━━ PROVIDED INFORMATION ━━

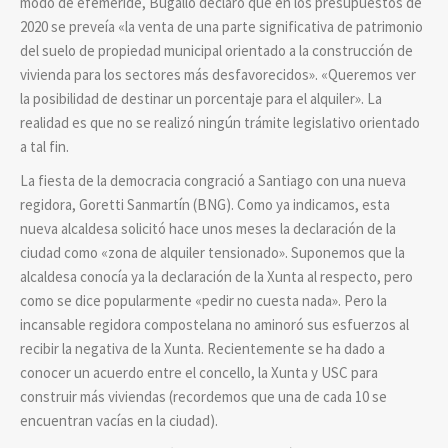
modo de efeméride, Bugallo declaró que en los presupuestos de
2020 se preveía «la venta de una parte significativa de patrimonio
del suelo de propiedad municipal orientado a la construcción de
vivienda para los sectores más desfavorecidos». «Queremos ver
la posibilidad de destinar un porcentaje para el alquiler». La
realidad es que no se realizó ningún trámite legislativo orientado
a tal fin.
La fiesta de la democracia congració a Santiago con una nueva
regidora, Goretti Sanmartín (BNG). Como ya indicamos, esta
nueva alcaldesa solicitó hace unos meses la declaración de la
ciudad como «zona de alquiler tensionado». Suponemos que la
alcaldesa conocía ya la declaración de la Xunta al respecto, pero
como se dice popularmente «pedir no cuesta nada». Pero la
incansable regidora compostelana no aminoró sus esfuerzos al
recibir la negativa de la Xunta. Recientemente se ha dado a
conocer un acuerdo entre el concello, la Xunta y USC para
construir más viviendas (recordemos que una de cada 10 se
encuentran vacías en la ciudad).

━━━

WORK TO BE COMPLETED ▸ Go through the listing, and whenever a line contains the string "ciudad", copy that line.

COMPLETED EXERCISE ▸
ciudad como «zona de alquiler tensionado». Suponemos que la
encuentran vacías en la ciudad).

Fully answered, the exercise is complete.